WRITTEN TASK: Pick out each line in the data below that contains the word "Output", and copy those lines in full.

╔══

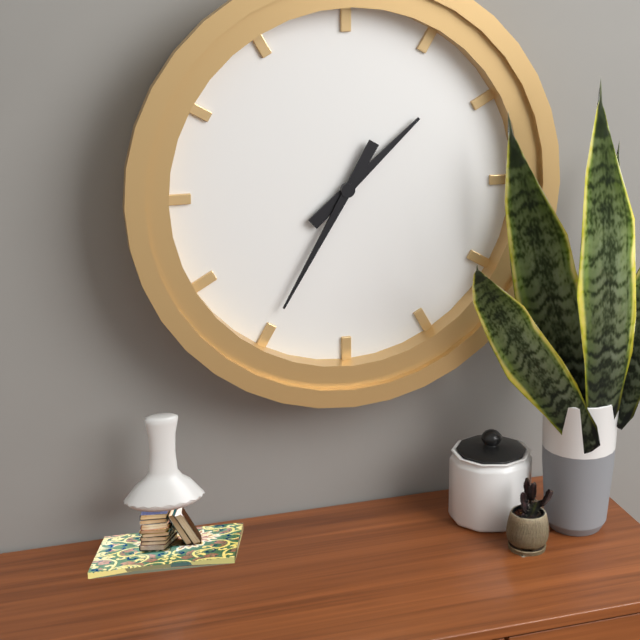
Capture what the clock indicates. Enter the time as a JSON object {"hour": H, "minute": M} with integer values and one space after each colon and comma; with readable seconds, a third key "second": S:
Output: {"hour": 1, "minute": 35}
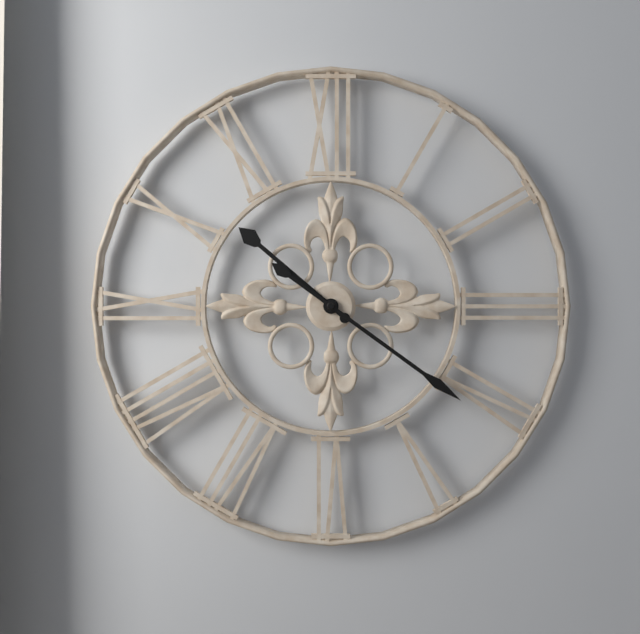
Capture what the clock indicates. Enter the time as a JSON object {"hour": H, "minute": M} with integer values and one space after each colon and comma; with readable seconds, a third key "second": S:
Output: {"hour": 10, "minute": 21}
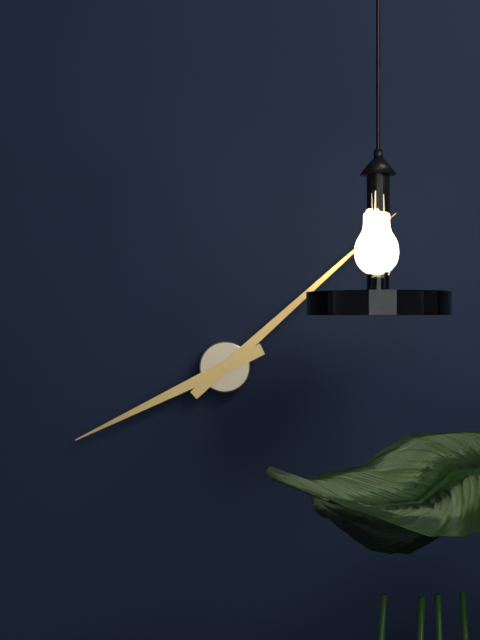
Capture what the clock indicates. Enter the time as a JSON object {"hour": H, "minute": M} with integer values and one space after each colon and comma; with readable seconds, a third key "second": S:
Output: {"hour": 8, "minute": 8}
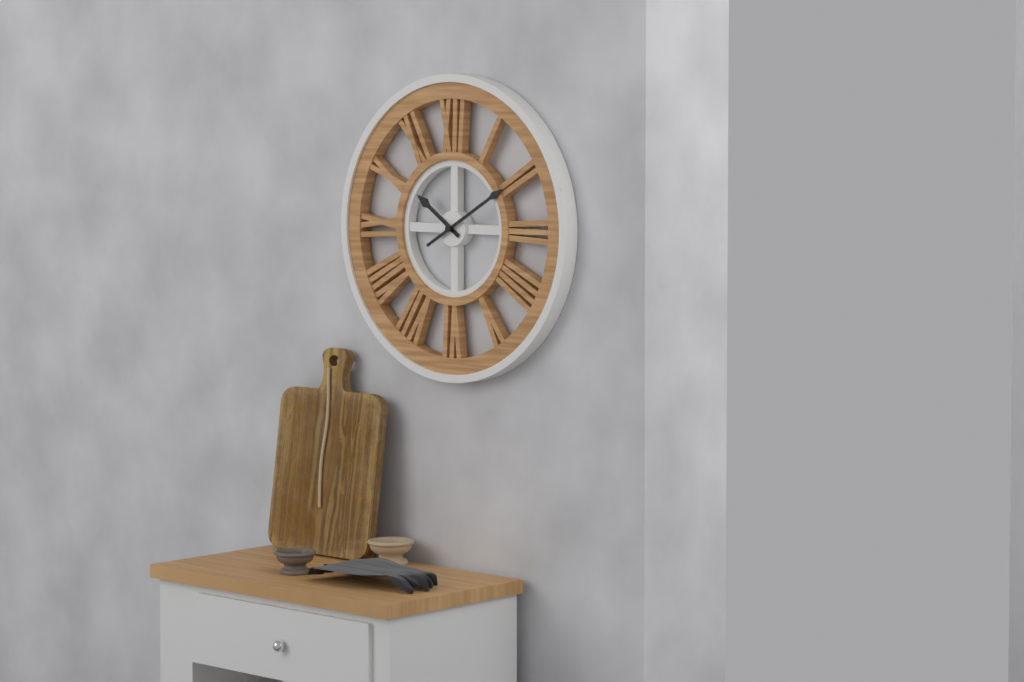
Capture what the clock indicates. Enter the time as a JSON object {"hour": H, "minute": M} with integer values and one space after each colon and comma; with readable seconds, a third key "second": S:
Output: {"hour": 10, "minute": 10}
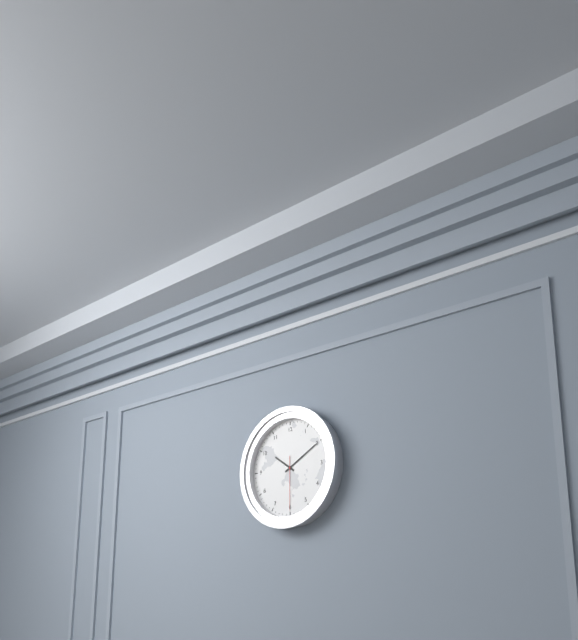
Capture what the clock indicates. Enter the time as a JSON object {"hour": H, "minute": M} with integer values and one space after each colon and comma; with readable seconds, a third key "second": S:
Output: {"hour": 10, "minute": 10, "second": 30}
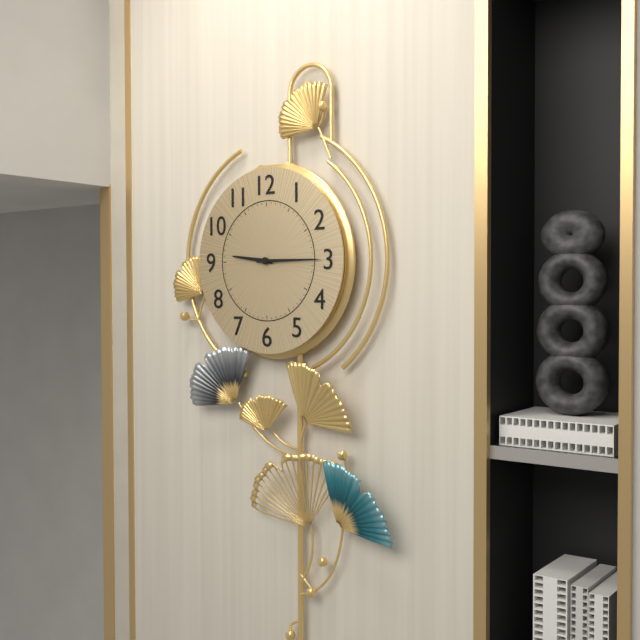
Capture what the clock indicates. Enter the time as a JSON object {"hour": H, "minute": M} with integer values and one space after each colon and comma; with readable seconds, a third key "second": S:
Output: {"hour": 9, "minute": 15}
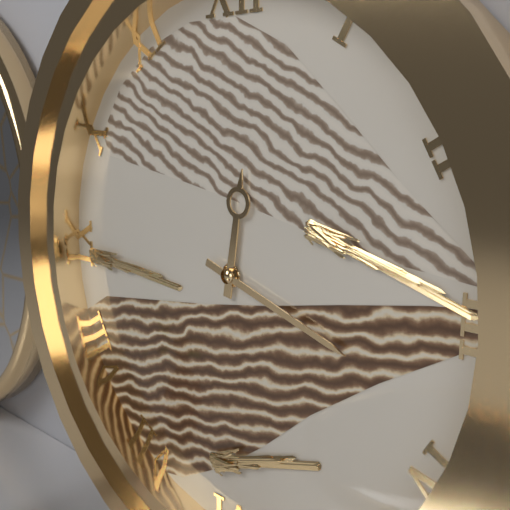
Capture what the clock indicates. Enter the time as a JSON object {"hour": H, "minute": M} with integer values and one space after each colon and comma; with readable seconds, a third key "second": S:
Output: {"hour": 12, "minute": 18}
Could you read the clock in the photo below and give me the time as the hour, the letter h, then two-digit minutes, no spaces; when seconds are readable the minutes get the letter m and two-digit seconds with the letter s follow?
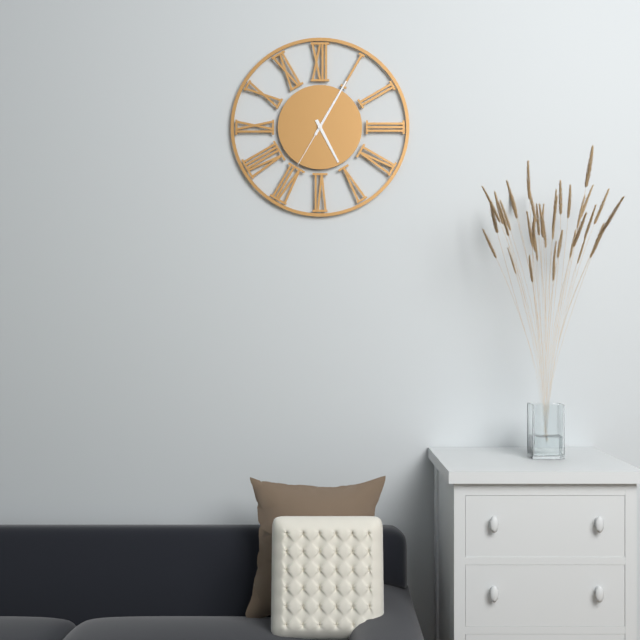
5h05m35s
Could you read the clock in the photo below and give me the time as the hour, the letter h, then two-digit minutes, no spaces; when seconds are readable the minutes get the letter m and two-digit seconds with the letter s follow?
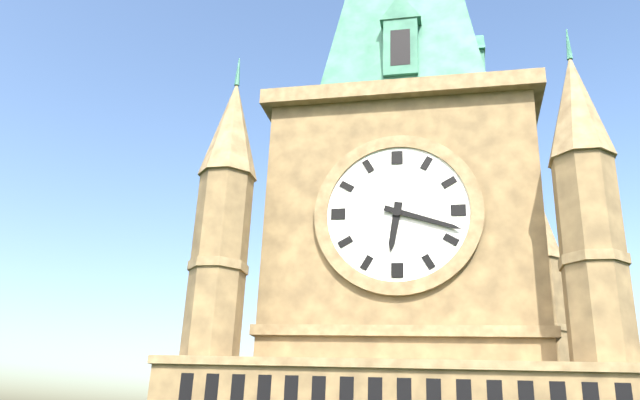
6h18
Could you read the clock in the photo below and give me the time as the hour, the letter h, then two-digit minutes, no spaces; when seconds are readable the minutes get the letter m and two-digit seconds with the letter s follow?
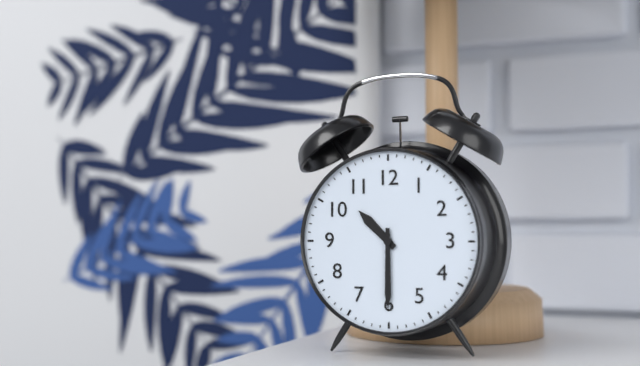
10h30
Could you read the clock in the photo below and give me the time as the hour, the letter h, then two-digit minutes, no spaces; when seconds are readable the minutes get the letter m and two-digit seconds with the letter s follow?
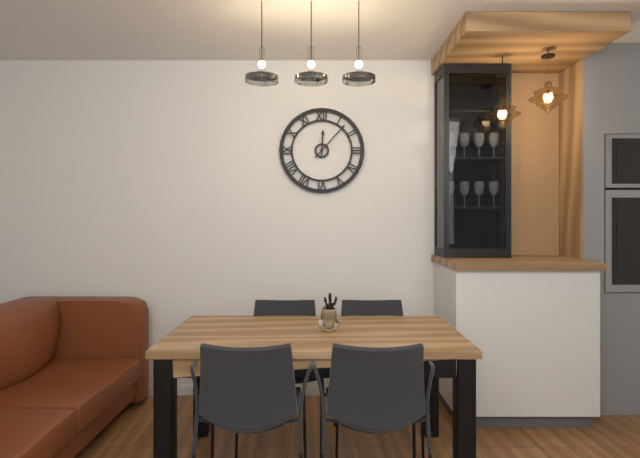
12h07
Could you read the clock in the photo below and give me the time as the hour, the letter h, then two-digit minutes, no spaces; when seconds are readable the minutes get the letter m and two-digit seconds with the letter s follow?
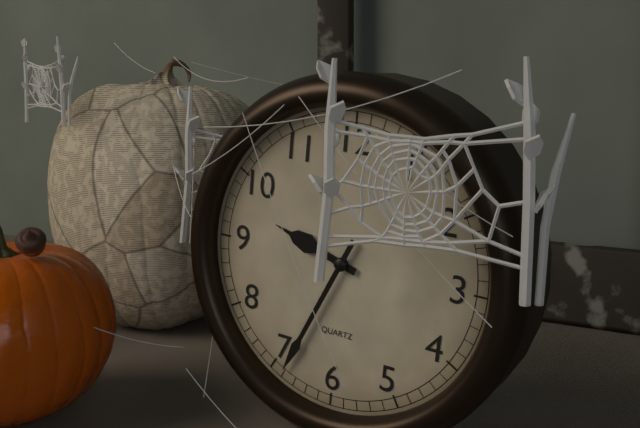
9h34
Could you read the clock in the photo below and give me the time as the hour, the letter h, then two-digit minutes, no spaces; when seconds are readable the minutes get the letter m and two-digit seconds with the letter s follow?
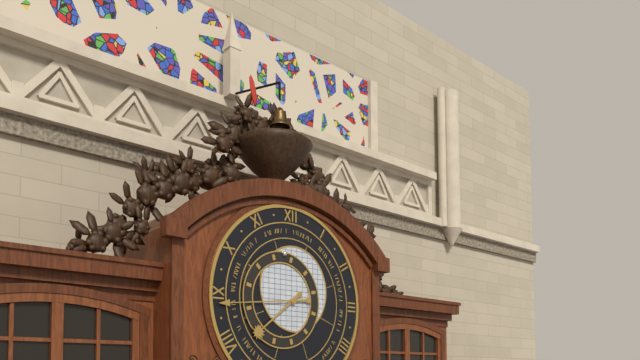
7h44
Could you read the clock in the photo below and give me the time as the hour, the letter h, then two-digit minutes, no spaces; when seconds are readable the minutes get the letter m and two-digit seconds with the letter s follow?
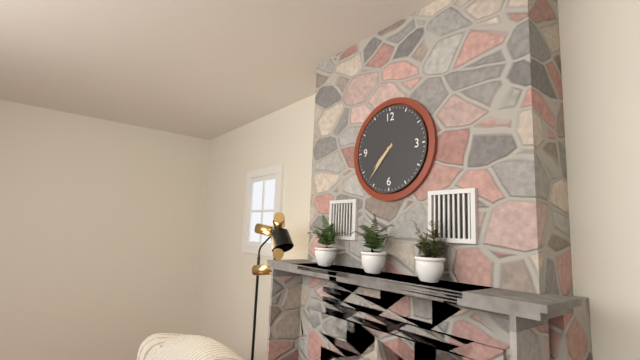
7h37
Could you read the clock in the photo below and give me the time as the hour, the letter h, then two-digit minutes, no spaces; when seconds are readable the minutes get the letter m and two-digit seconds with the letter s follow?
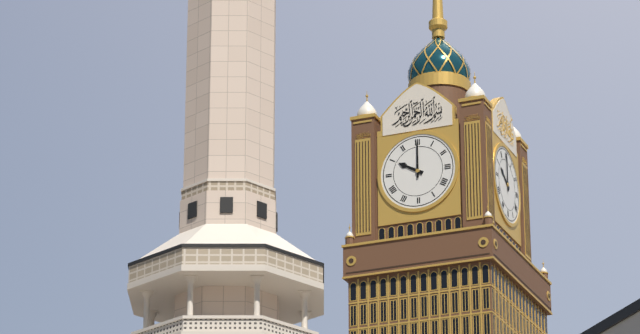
10h00
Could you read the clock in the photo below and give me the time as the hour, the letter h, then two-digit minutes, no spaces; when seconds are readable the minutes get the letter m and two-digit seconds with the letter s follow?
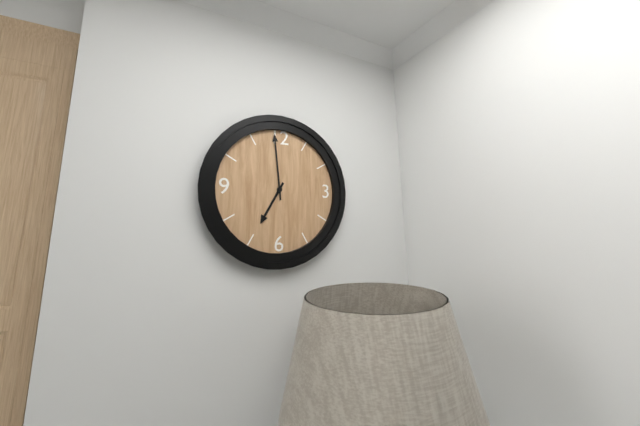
6h59
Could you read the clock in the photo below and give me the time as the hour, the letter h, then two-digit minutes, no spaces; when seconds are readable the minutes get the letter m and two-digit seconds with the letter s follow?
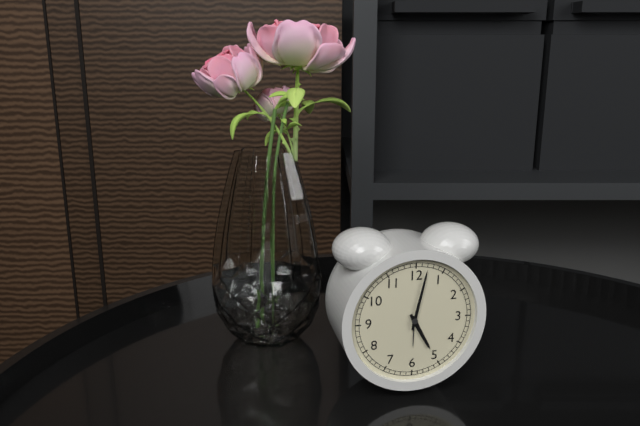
5h02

╚══

FINAL RESULT:
Output: {"hour": 1, "minute": 35}
Output: {"hour": 10, "minute": 21}
Output: {"hour": 8, "minute": 8}
Output: {"hour": 10, "minute": 10}
Output: {"hour": 10, "minute": 10, "second": 30}
Output: {"hour": 9, "minute": 15}
Output: {"hour": 12, "minute": 18}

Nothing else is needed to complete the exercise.